### WHAT IS EXPECTED
Take the line containing "schu­le, ifpm Schrif­ten­rei­he" and every line after it to the end of the data, and write them out exactly as they appear.

### Recorded data
---

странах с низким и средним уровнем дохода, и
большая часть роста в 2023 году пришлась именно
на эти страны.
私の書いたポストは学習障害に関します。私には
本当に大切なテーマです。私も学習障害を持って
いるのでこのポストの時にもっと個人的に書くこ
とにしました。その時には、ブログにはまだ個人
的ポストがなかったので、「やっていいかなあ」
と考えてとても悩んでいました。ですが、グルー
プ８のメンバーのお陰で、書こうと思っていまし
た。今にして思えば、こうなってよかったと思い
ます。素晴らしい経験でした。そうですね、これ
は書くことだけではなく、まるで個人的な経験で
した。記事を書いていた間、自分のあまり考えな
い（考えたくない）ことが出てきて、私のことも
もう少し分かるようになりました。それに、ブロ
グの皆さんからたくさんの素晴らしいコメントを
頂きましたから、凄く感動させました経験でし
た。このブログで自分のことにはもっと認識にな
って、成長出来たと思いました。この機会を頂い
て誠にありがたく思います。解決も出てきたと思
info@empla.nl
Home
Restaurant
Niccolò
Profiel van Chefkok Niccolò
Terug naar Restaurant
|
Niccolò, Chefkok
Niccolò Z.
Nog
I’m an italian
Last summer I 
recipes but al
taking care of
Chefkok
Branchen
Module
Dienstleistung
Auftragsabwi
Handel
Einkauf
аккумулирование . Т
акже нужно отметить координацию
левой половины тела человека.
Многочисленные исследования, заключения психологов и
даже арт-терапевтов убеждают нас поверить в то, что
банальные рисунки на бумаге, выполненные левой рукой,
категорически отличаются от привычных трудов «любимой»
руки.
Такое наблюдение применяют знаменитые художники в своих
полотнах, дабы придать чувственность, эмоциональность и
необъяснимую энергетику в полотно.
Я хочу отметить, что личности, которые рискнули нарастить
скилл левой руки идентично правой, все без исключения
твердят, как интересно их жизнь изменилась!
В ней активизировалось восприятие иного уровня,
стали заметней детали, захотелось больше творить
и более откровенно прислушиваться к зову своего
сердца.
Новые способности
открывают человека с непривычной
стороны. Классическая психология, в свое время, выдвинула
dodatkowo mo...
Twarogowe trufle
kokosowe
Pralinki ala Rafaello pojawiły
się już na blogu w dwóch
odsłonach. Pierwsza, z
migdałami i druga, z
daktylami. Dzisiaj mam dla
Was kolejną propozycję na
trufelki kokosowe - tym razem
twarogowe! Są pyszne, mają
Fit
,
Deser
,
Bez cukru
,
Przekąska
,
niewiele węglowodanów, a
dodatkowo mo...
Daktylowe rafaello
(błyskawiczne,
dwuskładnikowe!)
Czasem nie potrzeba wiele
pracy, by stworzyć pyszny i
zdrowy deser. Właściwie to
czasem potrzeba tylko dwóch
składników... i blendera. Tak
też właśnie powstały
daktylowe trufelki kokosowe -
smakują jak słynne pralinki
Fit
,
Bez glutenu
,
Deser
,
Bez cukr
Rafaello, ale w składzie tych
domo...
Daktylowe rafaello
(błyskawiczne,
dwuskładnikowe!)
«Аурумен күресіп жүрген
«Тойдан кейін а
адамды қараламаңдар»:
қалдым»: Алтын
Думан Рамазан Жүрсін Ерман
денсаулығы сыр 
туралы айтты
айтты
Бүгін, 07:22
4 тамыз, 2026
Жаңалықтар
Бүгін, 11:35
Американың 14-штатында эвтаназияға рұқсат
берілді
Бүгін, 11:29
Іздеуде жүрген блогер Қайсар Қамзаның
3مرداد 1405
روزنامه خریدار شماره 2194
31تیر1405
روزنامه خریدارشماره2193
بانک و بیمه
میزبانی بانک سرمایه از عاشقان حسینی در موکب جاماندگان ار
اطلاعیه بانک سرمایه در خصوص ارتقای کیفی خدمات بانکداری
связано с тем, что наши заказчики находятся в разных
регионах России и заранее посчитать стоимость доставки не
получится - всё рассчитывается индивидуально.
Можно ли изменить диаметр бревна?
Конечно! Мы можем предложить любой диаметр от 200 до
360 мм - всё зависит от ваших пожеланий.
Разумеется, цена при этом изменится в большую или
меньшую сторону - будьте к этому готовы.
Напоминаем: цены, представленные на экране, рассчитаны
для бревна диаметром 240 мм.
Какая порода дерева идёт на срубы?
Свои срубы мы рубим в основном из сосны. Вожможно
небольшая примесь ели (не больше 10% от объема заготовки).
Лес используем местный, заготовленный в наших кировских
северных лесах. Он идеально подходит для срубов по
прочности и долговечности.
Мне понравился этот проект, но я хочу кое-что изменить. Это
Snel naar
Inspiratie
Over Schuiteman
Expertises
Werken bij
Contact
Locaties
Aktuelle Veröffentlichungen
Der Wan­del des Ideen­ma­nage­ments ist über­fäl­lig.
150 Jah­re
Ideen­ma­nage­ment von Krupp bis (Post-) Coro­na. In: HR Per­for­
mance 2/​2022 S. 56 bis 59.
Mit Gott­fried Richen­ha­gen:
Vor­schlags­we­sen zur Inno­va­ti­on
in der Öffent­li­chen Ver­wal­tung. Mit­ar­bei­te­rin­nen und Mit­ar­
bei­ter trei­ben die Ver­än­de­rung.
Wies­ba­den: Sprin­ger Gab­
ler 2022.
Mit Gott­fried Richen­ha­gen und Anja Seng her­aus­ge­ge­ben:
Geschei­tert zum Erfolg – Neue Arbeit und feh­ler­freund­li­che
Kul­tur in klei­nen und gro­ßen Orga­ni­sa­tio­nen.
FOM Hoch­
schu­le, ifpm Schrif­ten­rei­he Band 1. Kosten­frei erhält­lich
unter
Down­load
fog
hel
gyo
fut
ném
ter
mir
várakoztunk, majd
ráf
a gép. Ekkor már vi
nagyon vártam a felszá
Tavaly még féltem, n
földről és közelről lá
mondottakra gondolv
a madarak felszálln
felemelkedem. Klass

---

### WRITTEN ANSWER
schu­le, ifpm Schrif­ten­rei­he Band 1. Kosten­frei erhält­lich
unter
Down­load
fog
hel
gyo
fut
ném
ter
mir
várakoztunk, majd
ráf
a gép. Ekkor már vi
nagyon vártam a felszá
Tavaly még féltem, n
földről és közelről lá
mondottakra gondolv
a madarak felszálln
felemelkedem. Klass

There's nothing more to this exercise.